>>>>>

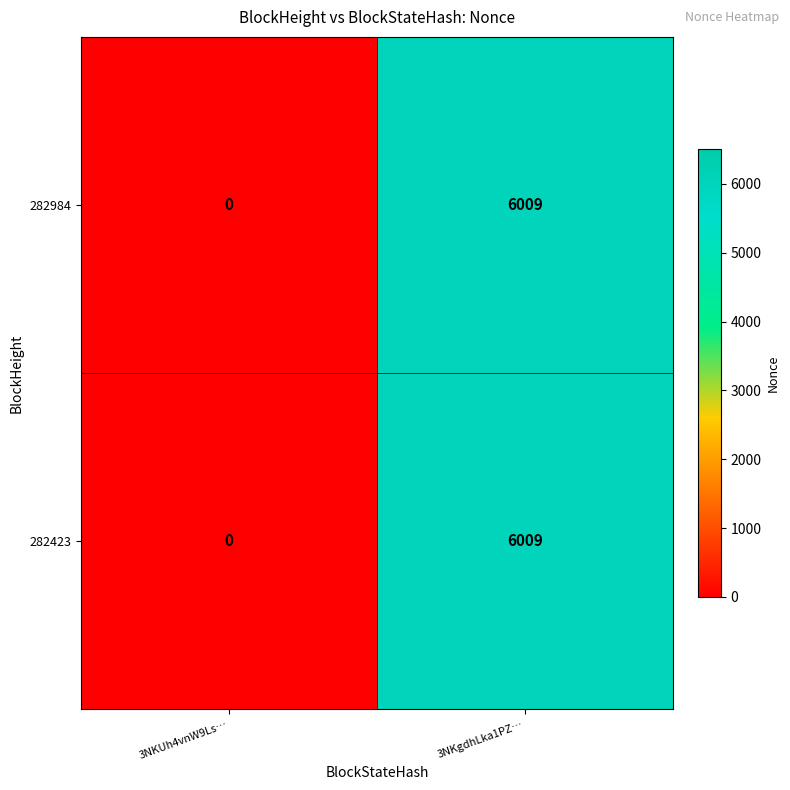

True or false: 282984 has a value of 0 at 3NKUh4vnW9Ls….

True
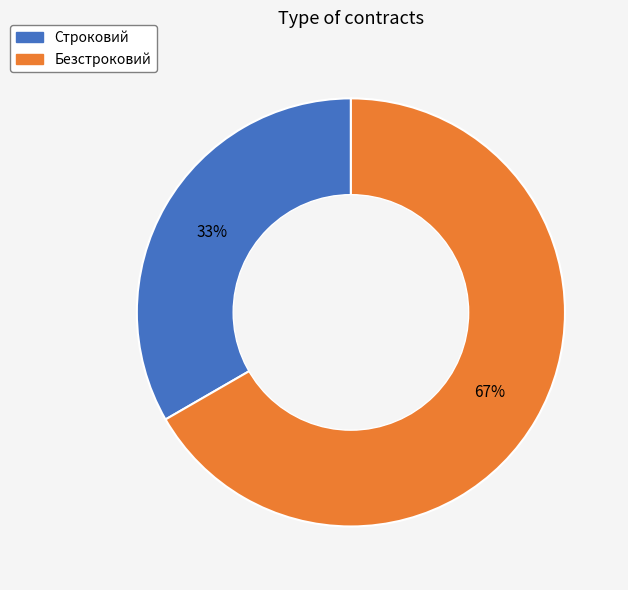

What is the majority slice?

Безстроковий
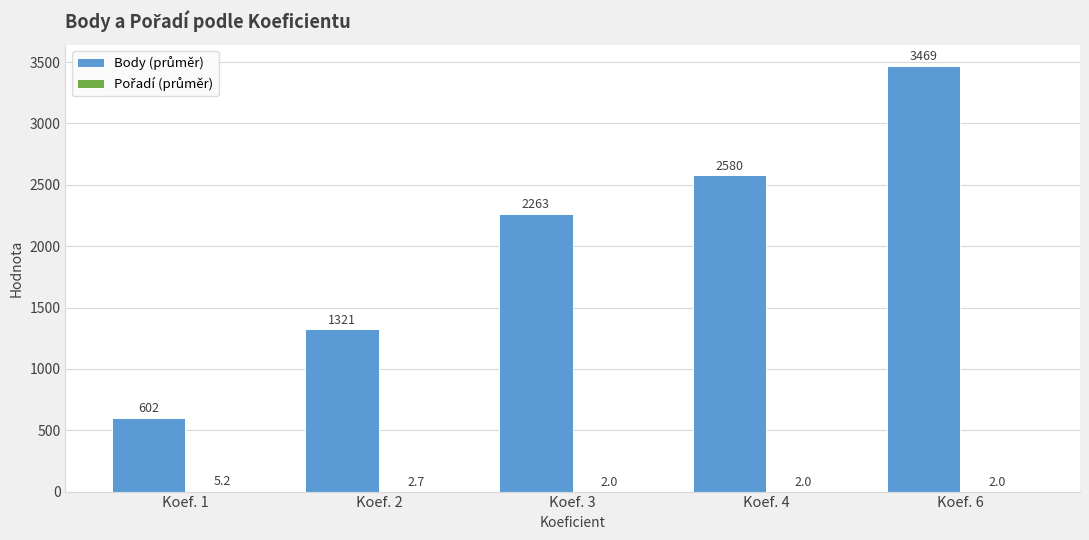

At which category is the sum across all series the highest?

Koef. 6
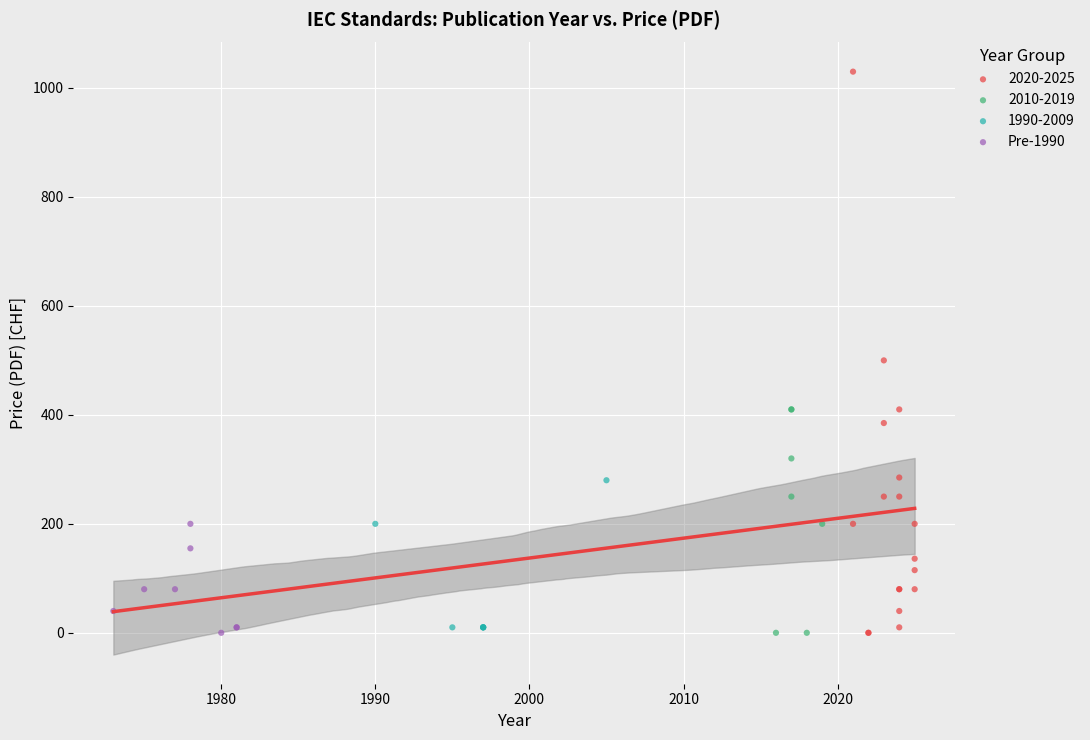

Which series contains the highest Y value?

2020-2025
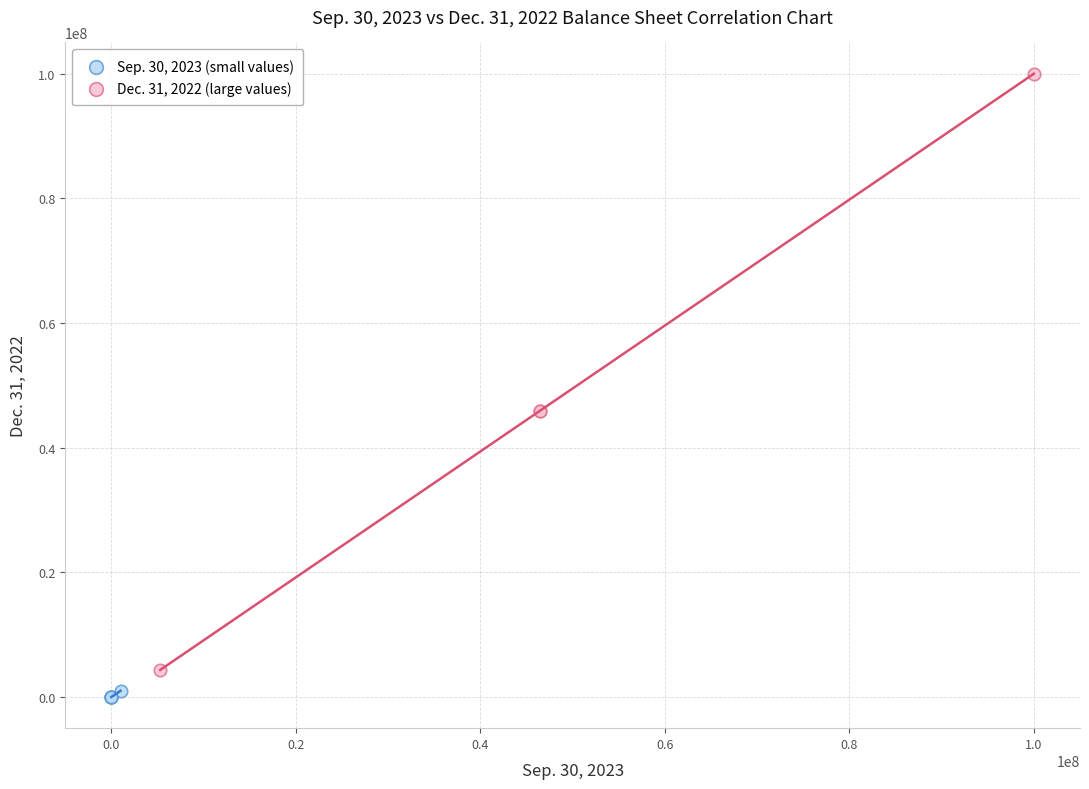

Which series has the largest Y range (max minus min)?

Dec. 31, 2022 (large values)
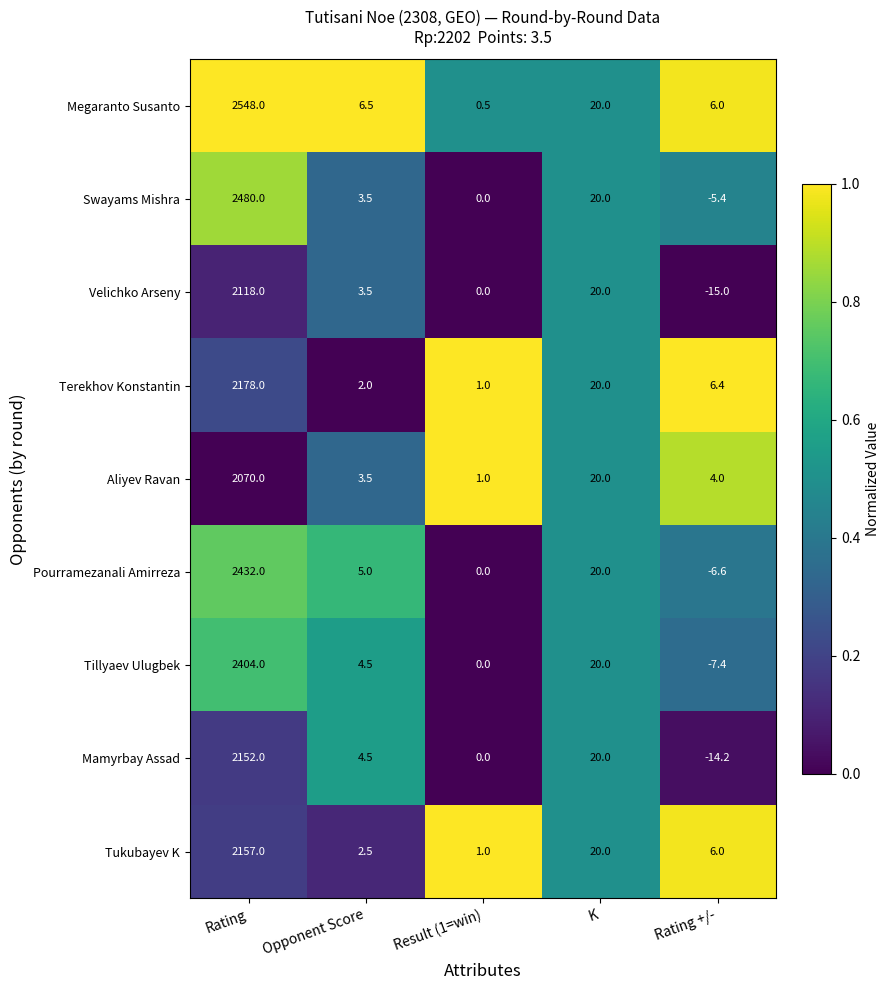

Which category has the lowest value in the Terekhov Konstantin series?

Result (1=win)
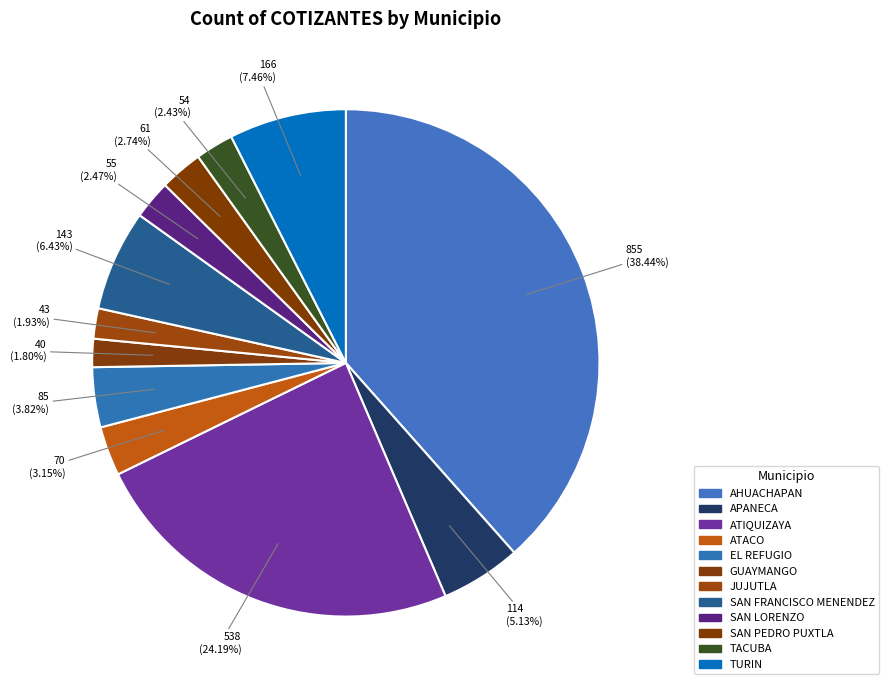

To the nearest percent, what is the difference between the SAN LORENZO and APANECA slice percentages?

3%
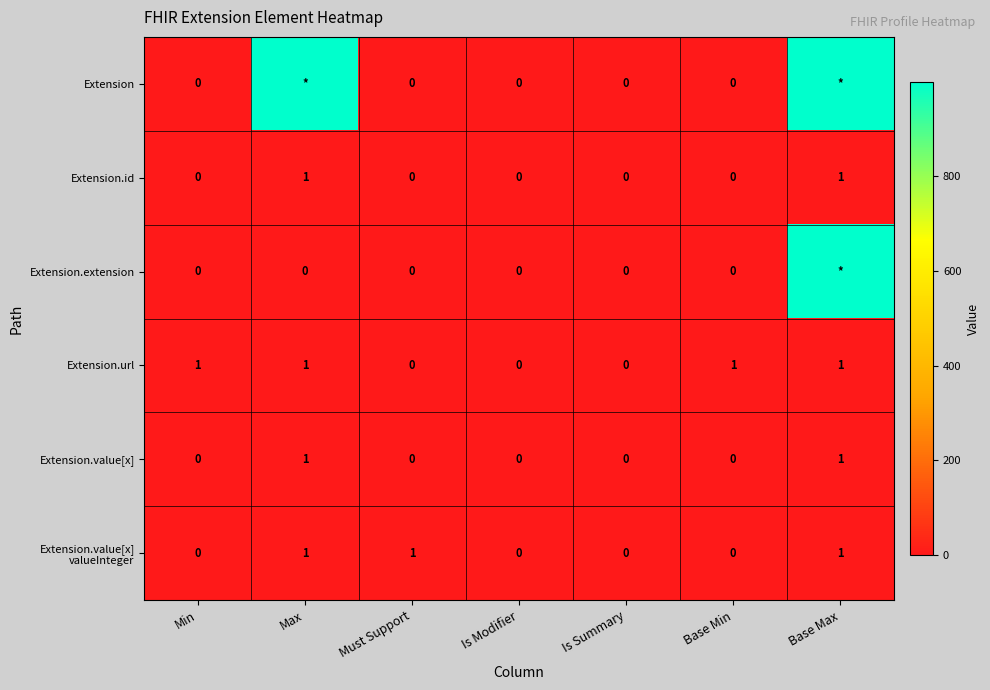

Is it true that Extension.value[x] equals 1 at Must Support?

False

<<<<<

Copy all of the data above word for word, leaving out the pictures.

● **RESULT FOR THIS TASK**:
True or false: 282984 has a value of 0 at 3NKUh4vnW9Ls….

True

What is the majority slice?

Безстроковий

At which category is the sum across all series the highest?

Koef. 6

Which series contains the highest Y value?

2020-2025

Which series has the largest Y range (max minus min)?

Dec. 31, 2022 (large values)

Which category has the lowest value in the Terekhov Konstantin series?

Result (1=win)

To the nearest percent, what is the difference between the SAN LORENZO and APANECA slice percentages?

3%

Is it true that Extension.value[x] equals 1 at Must Support?

False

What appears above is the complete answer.